The Peter G. Peterson Foundation – an organization set up to address fiscal issues – reports that the Trump administration is allegedly planning to cut the payroll tax specifically used as a resource for Social Security programs, a tax that amounted to $855 billion in 2018. 

Quantum of the Tax and the Cut

Ordinarily, such tax amounts to 6.2% deduction from an American worker’s wages. While the amount of reduction planned is not yet known, a general surmise would indicate a reduction of up to 2%, as much as the Obama administration had enacted in the years 2011 and 2012, resulting in a final tax deduction of just 4.2%.

Cost of the Tax

Were the reduction of 2% to the employee payroll tax to be enacted, the net annual cost to the Social Security trust fund, in terms of lost revenue, would be approximately $150 billion, as reported by the Committee for a Responsible Federal Budget. The Obama administration used its general fund to compensate the trust fund for the lost revenue. Consequently, the deficit rose, even as the Social Security programs remained wholly funded.
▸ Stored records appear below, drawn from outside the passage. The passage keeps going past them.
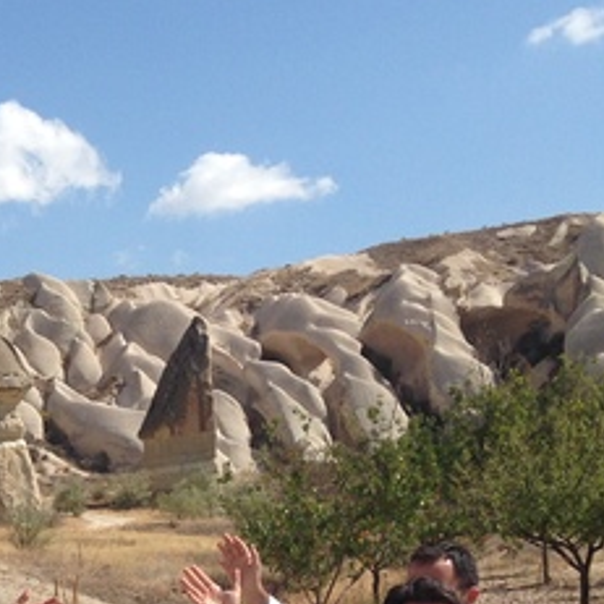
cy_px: 651
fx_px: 1994
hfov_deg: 16.6
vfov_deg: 16.7
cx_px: -102
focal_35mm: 101
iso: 50
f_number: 2.4
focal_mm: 4.12
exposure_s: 1/2008
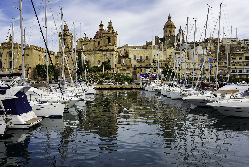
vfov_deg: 37.9
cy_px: 84
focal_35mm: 35
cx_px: 124
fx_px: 242
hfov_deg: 54.4
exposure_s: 1/250
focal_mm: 35
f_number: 5.6
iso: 64
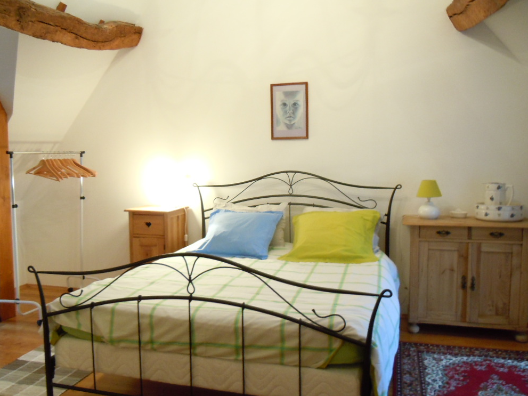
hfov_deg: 58.4
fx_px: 473
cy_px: 196
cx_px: 263
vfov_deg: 45.4
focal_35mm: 31
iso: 400
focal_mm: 5.4
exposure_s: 1/6
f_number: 3.5
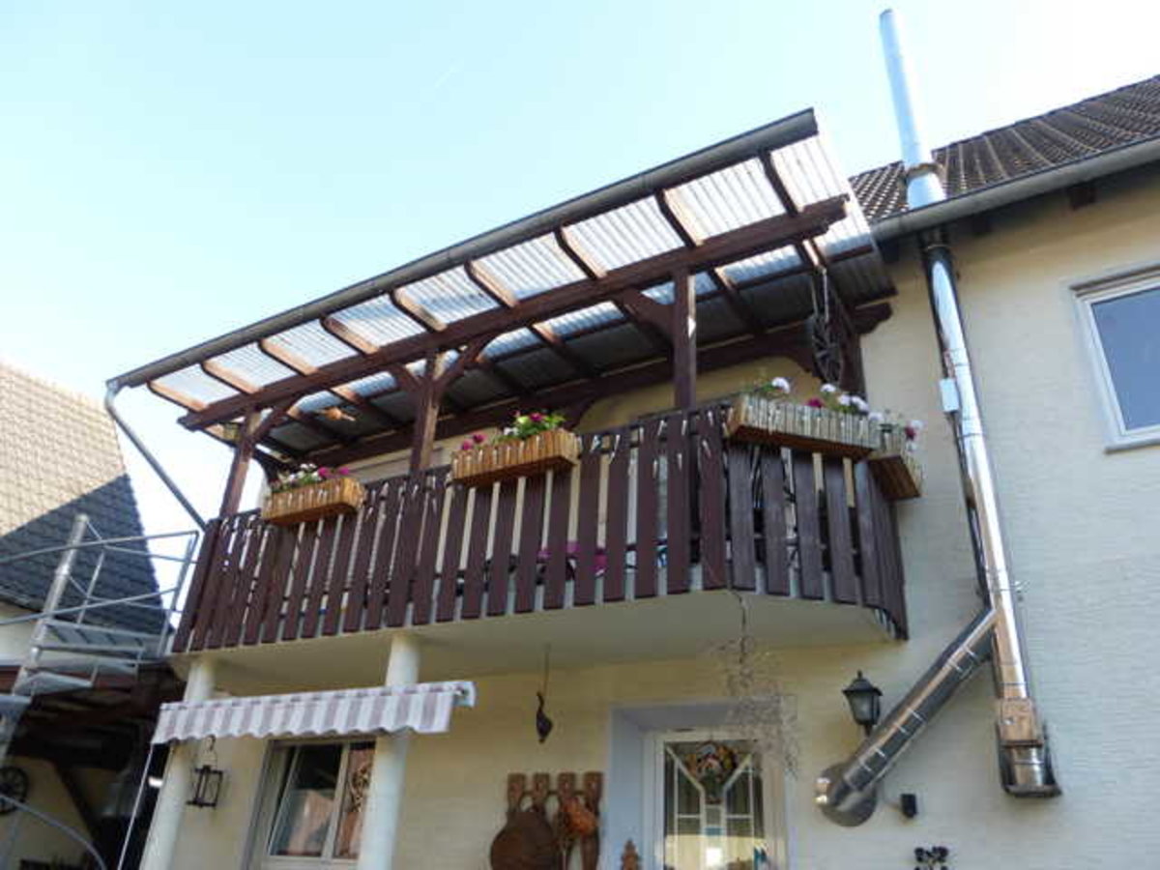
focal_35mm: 25
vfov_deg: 54.9
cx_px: 580
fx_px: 838
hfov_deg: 69.4
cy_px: 435
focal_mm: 4.3
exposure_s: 1/100
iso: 100
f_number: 4
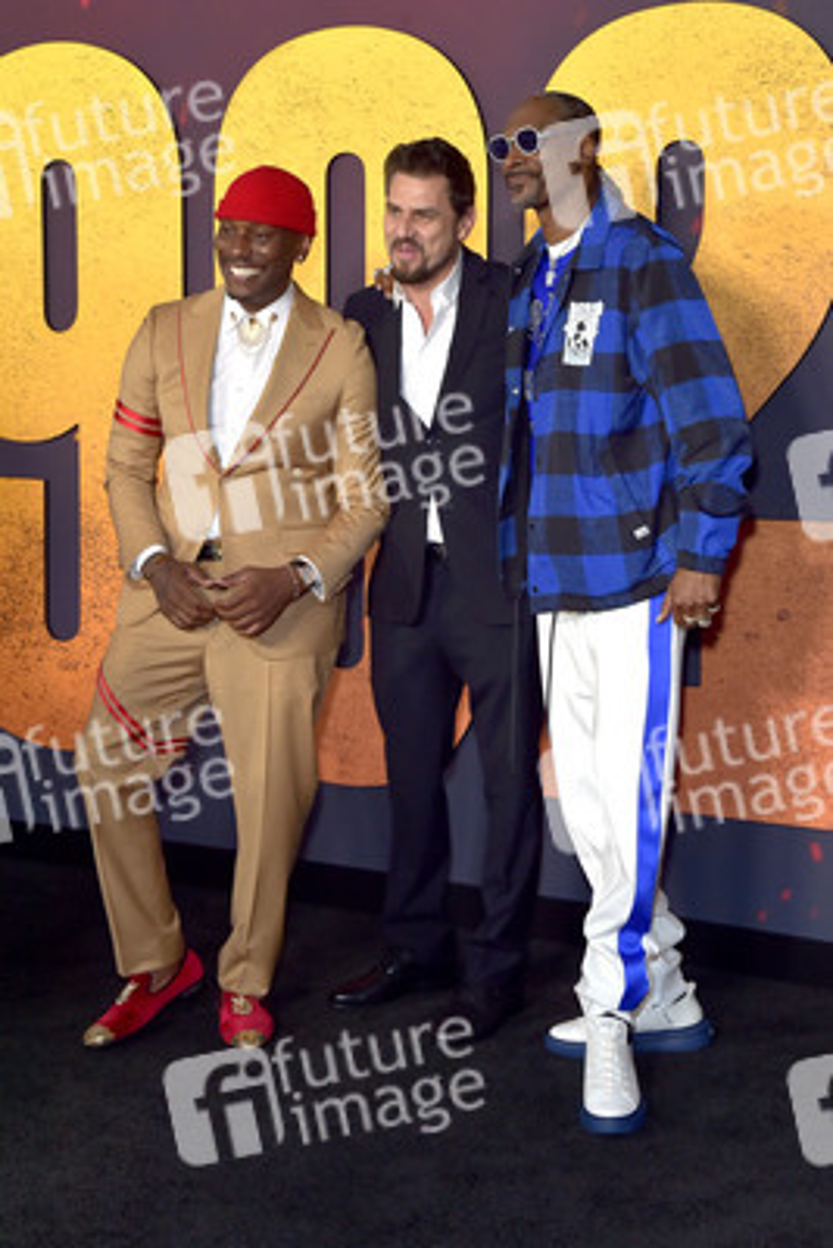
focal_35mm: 55
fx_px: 1907
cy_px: 624
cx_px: 416
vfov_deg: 36.2
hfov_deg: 24.6
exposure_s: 1/250
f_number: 6.3
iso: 800
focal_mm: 55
Effect of the Payroll Tax Cut on Consumer Spending

Bigger pay checks would result from the tax cut and lead, in turn, to increased consumer spending, especially by middle- and low-income workers. Moody Analytics’ chief economist, Mark Zandi, estimates that a tax cut of $1 would add up to 80 cents to the GDP; contrast that to the boost to GDP (merely 65 cents to every dollar spent) that would result from a cut in personal income tax. Zandi accounts for this apparent anomaly by pointing out that the benefits of cuts to income tax mainly accrue to higher income earners who tend to save such increased income.

According to Zandi, in 2011, the consequent gain to the annual GDP from the payroll tax cut pushed it to 1.6% (a substantial increase of half a percentage point). However, this time around, any GDP growth sustained from the cut would be lower, given that fewer workers are available to raise production levels of goods and services than in 2011. Zandi explains this lower availability by pointing to the 3.7% unemployment figure that USA currently registers, the lowest recorded in half a century.

Is the Rise in the Deficit Justified?

If numerous economic experts of prominence are to be believed, the rise in the deficit accruing from the payroll tax cut is not justifiable. Zandi avers that a comparison with the situation in 2011 and 2012 is untenable, considering that in the aftermath of the great recession from 2007 to 2009, the US economy had not yet fully emerged. Unemployment was estimated at 8-9%, and wage growth was stagnant. Contrast that situation with the low unemployment and high wage growth currently enjoyed in the country.

Daco adds that traditionally strong consumer spending habits hardly need a boost. Besides, fears of a looming recession could belie predictions that increased spending would result from the windfall gains in workers’ pay checks.

The annual deficit is expected to touch the $1 trillion mark within a decade. Marc Goldwein, senior VP of the Committee for a Responsible Federal Budget, is convinced that the payroll tax cut would only exacerbate the problem of a growing annual deficit that was underscored by the passage of federal income tax cuts by Congress in December 2017. 

The next recession -- whenever it arrives -- would need a remedial dose of spending measures, measures that are only made harder when widening deficits are added to a humongous national debt of $22 trillion.